Franchise models are leading the way. Why? Because they offer:
Lower startup costs compared to full-service restaurants
Scalable menus and systems
Higher efficiency per square metre
Operators who choose the right location and maintain strong quality control are seeing rapid ROI, especially outside of London, Manchester, and Edinburgh.
How to win:
Explore fast-casual licensing or franchise opportunities
Look for towns with rising populations but limited dining variety
Focus on speed, quality, and value — the key trio for fast-casual success
Key takeaway:
2025 isn’t about doing more of the same — it’s about adapting to what’s next. Whether it’s menu innovation, sourcing smarter, or creating unforgettable experiences, the restaurants that lean into these trends are the ones set to grow.
Related articles:
Top 10 Most Profitable Fast-food Franchises
Final Thoughts: Stay Focused, Stay Flexible
The UK Restaurant Industry Statistics & Trends shows the industry is stabilising — but let’s not pretend it’s smooth sailing. Between rising costs, staff shortages, and changing customer expectations, this year is testing even the most seasoned operators.
But here’s the good news:
You’re not powerless.
The data shows clear paths forward — and the restaurants that are paying attention, staying flexible, and investing in their teams are already pulling ahead.

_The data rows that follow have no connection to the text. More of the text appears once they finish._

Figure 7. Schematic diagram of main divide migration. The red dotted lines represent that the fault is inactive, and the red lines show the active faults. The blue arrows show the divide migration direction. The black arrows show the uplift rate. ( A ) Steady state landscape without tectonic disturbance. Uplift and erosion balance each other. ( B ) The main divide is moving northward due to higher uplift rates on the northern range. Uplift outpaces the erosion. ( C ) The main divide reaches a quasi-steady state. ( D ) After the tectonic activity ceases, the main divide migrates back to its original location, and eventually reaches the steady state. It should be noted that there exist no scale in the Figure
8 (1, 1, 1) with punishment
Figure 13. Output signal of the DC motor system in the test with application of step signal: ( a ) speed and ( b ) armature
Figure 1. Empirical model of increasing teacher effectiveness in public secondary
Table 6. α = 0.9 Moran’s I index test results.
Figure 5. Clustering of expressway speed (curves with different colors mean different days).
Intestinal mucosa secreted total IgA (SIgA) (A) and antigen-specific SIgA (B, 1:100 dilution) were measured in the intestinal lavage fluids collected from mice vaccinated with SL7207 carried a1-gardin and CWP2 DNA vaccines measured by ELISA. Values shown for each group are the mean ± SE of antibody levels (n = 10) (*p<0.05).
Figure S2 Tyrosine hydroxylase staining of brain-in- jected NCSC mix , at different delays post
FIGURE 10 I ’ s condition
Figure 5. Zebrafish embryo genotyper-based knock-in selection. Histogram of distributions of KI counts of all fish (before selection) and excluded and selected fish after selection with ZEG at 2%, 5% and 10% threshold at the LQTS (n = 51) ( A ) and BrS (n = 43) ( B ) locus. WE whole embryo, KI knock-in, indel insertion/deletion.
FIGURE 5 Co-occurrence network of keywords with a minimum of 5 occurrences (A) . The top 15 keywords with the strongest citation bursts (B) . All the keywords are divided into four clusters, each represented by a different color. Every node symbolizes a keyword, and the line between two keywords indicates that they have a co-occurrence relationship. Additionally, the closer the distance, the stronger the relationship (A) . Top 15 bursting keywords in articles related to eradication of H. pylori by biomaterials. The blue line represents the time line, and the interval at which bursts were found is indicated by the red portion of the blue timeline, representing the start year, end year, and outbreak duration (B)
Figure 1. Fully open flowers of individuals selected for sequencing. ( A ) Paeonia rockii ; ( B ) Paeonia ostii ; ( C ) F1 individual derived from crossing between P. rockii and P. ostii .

What the Best Operators Are Doing Right Now:
Tracking key metrics like food cost %, labour %, and profit margins monthly
Streamlining menus and tightening supplier relationships to control costs
Doubling down on retention through better training, culture, and communication
Building customer loyalty with standout experiences and smart tech integrations
Looking ahead, not just reacting to today’s problems
The landscape has changed — but so have the tools and opportunities.
Whether you’re running a small bistro or managing a multi-unit chain, the challenge for 2025 is clear:
Adapt with intent, act with data, and lead with purpose.
Stay sharp. Stay local. Stay human. That’s how you win in this business now.